Your answer must repeat the full listing, line for line.

*** Dataset records ***

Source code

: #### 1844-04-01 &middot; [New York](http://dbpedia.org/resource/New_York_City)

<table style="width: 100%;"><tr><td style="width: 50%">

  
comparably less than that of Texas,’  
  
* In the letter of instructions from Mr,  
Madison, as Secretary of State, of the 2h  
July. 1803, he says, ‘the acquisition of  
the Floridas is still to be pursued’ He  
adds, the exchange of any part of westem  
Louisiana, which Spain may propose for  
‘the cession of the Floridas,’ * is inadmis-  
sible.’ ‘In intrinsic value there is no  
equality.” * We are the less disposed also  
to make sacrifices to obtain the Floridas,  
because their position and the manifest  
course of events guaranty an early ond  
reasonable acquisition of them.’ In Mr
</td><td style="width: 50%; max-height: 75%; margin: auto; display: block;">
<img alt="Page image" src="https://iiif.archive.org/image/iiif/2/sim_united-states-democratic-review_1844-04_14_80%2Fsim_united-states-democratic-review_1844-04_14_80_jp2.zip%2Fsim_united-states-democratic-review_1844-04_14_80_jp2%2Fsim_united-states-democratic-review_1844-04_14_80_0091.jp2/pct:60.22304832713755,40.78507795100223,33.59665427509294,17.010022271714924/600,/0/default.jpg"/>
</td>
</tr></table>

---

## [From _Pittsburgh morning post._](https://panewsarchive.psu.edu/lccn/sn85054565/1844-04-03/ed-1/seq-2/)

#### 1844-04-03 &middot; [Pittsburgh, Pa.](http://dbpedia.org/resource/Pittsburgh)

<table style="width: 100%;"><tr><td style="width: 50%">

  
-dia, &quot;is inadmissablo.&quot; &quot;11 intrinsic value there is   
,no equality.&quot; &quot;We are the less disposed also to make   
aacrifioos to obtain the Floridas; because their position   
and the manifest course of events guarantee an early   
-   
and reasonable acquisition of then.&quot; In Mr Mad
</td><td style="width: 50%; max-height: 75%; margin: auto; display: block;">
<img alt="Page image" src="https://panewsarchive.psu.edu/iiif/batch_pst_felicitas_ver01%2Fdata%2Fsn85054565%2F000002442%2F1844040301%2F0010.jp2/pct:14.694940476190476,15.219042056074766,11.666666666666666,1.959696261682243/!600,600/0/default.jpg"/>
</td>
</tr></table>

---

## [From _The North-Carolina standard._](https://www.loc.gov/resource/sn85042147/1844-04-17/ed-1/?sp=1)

*** End of Dataset records ***

[Result of the task]:
Source code

: #### 1844-04-01 &middot; [New York](http://dbpedia.org/resource/New_York_City)

<table style="width: 100%;"><tr><td style="width: 50%">

  
comparably less than that of Texas,’  
  
* In the letter of instructions from Mr,  
Madison, as Secretary of State, of the 2h  
July. 1803, he says, ‘the acquisition of  
the Floridas is still to be pursued’ He  
adds, the exchange of any part of westem  
Louisiana, which Spain may propose for  
‘the cession of the Floridas,’ * is inadmis-  
sible.’ ‘In intrinsic value there is no  
equality.” * We are the less disposed also  
to make sacrifices to obtain the Floridas,  
because their position and the manifest  
course of events guaranty an early ond  
reasonable acquisition of them.’ In Mr
</td><td style="width: 50%; max-height: 75%; margin: auto; display: block;">
<img alt="Page image" src="https://iiif.archive.org/image/iiif/2/sim_united-states-democratic-review_1844-04_14_80%2Fsim_united-states-democratic-review_1844-04_14_80_jp2.zip%2Fsim_united-states-democratic-review_1844-04_14_80_jp2%2Fsim_united-states-democratic-review_1844-04_14_80_0091.jp2/pct:60.22304832713755,40.78507795100223,33.59665427509294,17.010022271714924/600,/0/default.jpg"/>
</td>
</tr></table>

---

## [From _Pittsburgh morning post._](https://panewsarchive.psu.edu/lccn/sn85054565/1844-04-03/ed-1/seq-2/)

#### 1844-04-03 &middot; [Pittsburgh, Pa.](http://dbpedia.org/resource/Pittsburgh)

<table style="width: 100%;"><tr><td style="width: 50%">

  
-dia, &quot;is inadmissablo.&quot; &quot;11 intrinsic value there is   
,no equality.&quot; &quot;We are the less disposed also to make   
aacrifioos to obtain the Floridas; because their position   
and the manifest course of events guarantee an early   
-   
and reasonable acquisition of then.&quot; In Mr Mad
</td><td style="width: 50%; max-height: 75%; margin: auto; display: block;">
<img alt="Page image" src="https://panewsarchive.psu.edu/iiif/batch_pst_felicitas_ver01%2Fdata%2Fsn85054565%2F000002442%2F1844040301%2F0010.jp2/pct:14.694940476190476,15.219042056074766,11.666666666666666,1.959696261682243/!600,600/0/default.jpg"/>
</td>
</tr></table>

---

## [From _The North-Carolina standard._](https://www.loc.gov/resource/sn85042147/1844-04-17/ed-1/?sp=1)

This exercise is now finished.